Unitary quantum process tomography with unreliable pure input states

Quantum process tomography (QPT) methods aim at identifying a given quantum process. QPT is a major quantum information processing tool, since it allows one to characterize the actual behavior of quantum gates, which are the building blocks of quantum computers. The present paper focuses on the estimation of a unitary process. This class is of particular interest because quantum mechanics postulates that the evolution of any closed quantum system is described by a unitary transformation. The standard approach of QPT is to measure copies of a particular set of predetermined (generally pure) states after they have been modified by the process to be identified. The main problem with this setup is that preparing an input state and setting it precisely to a predetermined value is challenging and thus yields errors. These errors can be decomposed into a sum of centered errors (i.e., whose average on all the copies is zero) and systematic errors that are the same for all the copies. The latter is often the main source of error in QPT. The algorithm we introduce works for any input states that make QPT theoretically possible (i.e., unless there are several solutions due to, e.g., a lack of diversity in the input states). The fact that we do not require the input states to be precisely set to predetermined values means that we can use a trick to remove the issue of systematic errors by considering that some states' copies are unknown but measured before they go through the process to be identified.

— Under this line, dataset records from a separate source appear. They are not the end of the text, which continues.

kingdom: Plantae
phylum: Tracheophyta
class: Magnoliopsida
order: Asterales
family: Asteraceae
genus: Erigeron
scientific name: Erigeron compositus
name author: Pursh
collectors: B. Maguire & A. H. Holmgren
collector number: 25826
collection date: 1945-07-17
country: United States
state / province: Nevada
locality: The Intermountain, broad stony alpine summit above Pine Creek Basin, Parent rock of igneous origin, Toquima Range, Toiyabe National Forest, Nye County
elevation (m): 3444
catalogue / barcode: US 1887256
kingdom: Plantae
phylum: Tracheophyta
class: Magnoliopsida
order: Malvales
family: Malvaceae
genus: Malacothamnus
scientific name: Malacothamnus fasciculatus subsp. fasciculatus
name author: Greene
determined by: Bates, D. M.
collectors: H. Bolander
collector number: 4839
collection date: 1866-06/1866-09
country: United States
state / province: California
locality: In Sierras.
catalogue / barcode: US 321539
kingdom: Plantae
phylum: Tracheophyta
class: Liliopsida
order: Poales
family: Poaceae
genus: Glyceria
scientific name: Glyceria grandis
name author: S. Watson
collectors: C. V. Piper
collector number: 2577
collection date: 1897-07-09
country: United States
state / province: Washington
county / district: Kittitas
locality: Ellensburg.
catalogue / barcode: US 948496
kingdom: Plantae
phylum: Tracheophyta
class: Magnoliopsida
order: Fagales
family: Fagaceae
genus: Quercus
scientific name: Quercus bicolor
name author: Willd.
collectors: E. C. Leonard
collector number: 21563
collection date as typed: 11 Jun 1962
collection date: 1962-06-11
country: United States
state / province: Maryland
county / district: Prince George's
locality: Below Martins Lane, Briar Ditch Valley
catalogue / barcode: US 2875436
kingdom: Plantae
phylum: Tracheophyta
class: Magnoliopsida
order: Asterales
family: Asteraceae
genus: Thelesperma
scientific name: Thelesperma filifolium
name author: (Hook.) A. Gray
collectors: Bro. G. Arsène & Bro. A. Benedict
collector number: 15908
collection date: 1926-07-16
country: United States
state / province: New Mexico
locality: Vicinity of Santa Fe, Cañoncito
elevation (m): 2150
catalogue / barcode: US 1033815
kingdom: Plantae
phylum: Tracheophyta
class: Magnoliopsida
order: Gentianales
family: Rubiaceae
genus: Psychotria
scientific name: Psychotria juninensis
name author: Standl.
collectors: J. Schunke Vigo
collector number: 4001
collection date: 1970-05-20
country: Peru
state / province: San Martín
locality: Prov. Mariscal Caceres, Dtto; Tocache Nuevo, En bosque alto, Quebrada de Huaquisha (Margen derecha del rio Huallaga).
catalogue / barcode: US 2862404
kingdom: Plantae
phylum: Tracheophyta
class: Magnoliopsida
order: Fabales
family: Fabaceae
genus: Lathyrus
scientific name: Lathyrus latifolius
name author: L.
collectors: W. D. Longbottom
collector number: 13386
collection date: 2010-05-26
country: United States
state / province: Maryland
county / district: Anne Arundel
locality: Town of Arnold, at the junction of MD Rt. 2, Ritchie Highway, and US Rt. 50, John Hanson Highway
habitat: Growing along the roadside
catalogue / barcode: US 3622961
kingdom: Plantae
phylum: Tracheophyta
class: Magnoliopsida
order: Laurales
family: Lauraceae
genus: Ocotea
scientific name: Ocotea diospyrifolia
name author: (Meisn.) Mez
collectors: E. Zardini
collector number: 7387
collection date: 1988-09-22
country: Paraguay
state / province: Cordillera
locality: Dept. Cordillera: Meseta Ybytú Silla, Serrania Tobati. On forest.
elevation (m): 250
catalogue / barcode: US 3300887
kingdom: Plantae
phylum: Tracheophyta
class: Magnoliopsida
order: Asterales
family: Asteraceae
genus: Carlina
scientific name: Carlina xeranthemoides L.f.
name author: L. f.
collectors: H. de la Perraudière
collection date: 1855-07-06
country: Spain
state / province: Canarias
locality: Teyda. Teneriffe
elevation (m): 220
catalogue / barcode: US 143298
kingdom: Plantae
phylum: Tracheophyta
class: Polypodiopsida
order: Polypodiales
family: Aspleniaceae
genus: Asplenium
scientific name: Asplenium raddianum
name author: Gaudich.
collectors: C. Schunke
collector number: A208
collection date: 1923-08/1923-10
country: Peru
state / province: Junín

We achieve this by splitting the copies of each input state into several groups and measuring the copies of the kth group after they have successively been transferred through k instances of the process to be identified (each copy of each input state is used for only a single measurement). Using this approach, we can compute estimates of the measured states before and after they go through the process without using the knowledge we might have about the initial states. We test our algorithm with simulated data, and we assess its performance with a CNOT gate on a trapped -ions qubit quantum computer.